START RECORD EXTRACTS
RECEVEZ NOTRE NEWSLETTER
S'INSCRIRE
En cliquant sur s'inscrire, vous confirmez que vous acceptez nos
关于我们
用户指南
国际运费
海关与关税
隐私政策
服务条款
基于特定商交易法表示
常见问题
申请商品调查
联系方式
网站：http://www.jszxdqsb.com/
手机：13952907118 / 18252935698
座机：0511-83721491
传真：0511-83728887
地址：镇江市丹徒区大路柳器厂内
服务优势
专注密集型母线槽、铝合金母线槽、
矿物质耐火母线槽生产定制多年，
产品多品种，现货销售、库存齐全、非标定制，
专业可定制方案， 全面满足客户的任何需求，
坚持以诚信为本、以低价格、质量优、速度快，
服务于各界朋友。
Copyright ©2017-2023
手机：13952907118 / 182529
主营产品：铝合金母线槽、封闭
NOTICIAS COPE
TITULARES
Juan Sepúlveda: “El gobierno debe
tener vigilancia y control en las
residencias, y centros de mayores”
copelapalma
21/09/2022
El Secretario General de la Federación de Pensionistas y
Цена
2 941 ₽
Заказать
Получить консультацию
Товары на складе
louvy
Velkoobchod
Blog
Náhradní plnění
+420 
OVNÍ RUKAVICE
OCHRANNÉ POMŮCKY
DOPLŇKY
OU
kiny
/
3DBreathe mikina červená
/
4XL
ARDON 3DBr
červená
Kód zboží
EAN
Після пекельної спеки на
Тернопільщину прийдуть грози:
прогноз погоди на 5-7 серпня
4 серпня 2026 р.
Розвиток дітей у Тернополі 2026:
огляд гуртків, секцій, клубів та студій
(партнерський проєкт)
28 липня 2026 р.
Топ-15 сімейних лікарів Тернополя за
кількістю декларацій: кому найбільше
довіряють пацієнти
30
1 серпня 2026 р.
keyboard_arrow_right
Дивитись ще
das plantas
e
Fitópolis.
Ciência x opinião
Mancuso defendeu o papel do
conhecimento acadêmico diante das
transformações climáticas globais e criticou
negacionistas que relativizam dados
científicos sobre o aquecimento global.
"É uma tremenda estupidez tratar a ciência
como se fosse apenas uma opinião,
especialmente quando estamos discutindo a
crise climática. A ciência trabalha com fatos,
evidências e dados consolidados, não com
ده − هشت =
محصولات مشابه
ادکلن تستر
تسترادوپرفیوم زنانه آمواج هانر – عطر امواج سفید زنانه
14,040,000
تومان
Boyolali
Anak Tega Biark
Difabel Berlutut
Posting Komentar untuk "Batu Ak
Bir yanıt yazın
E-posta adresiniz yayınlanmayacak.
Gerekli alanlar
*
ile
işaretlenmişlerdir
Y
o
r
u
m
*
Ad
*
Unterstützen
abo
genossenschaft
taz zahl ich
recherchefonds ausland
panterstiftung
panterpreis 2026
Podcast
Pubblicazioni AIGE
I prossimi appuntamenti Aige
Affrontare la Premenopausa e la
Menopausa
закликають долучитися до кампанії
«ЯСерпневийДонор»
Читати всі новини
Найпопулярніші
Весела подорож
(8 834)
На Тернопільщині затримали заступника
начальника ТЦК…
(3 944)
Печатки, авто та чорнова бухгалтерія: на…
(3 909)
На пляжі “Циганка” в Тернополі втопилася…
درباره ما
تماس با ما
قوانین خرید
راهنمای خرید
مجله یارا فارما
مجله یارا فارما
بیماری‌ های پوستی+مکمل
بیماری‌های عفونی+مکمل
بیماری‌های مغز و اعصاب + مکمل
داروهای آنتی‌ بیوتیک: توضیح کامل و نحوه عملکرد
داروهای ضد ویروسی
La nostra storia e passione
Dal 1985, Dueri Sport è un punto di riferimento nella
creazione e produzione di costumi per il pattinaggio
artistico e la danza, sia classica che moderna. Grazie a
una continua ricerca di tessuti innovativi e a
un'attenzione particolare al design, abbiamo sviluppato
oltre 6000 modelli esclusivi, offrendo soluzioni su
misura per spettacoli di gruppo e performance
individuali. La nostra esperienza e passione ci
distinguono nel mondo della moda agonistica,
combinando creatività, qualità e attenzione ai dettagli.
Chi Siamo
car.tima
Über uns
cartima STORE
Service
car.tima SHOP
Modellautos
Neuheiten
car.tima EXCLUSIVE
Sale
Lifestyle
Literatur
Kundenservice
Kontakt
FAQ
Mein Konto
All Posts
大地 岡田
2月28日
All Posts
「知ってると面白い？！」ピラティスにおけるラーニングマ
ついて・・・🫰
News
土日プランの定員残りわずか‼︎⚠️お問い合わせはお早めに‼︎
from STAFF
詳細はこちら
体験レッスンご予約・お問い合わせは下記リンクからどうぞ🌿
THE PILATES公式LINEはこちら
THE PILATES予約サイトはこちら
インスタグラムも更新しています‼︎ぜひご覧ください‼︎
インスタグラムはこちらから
END RECORD EXTRACTS
## PROBLEM:
From the records above, retype only the lines starting at the line that contains "E-posta adresiniz yayınlanmayacak." and ending at the line that contains "una continua ricerca", both included.

## ANSWER BOX:
E-posta adresiniz yayınlanmayacak.
Gerekli alanlar
*
ile
işaretlenmişlerdir
Y
o
r
u
m
*
Ad
*
Unterstützen
abo
genossenschaft
taz zahl ich
recherchefonds ausland
panterstiftung
panterpreis 2026
Podcast
Pubblicazioni AIGE
I prossimi appuntamenti Aige
Affrontare la Premenopausa e la
Menopausa
закликають долучитися до кампанії
«ЯСерпневийДонор»
Читати всі новини
Найпопулярніші
Весела подорож
(8 834)
На Тернопільщині затримали заступника
начальника ТЦК…
(3 944)
Печатки, авто та чорнова бухгалтерія: на…
(3 909)
На пляжі “Циганка” в Тернополі втопилася…
درباره ما
تماس با ما
قوانین خرید
راهنمای خرید
مجله یارا فارما
مجله یارا فارما
بیماری‌ های پوستی+مکمل
بیماری‌های عفونی+مکمل
بیماری‌های مغز و اعصاب + مکمل
داروهای آنتی‌ بیوتیک: توضیح کامل و نحوه عملکرد
داروهای ضد ویروسی
La nostra storia e passione
Dal 1985, Dueri Sport è un punto di riferimento nella
creazione e produzione di costumi per il pattinaggio
artistico e la danza, sia classica che moderna. Grazie a
una continua ricerca di tessuti innovativi e a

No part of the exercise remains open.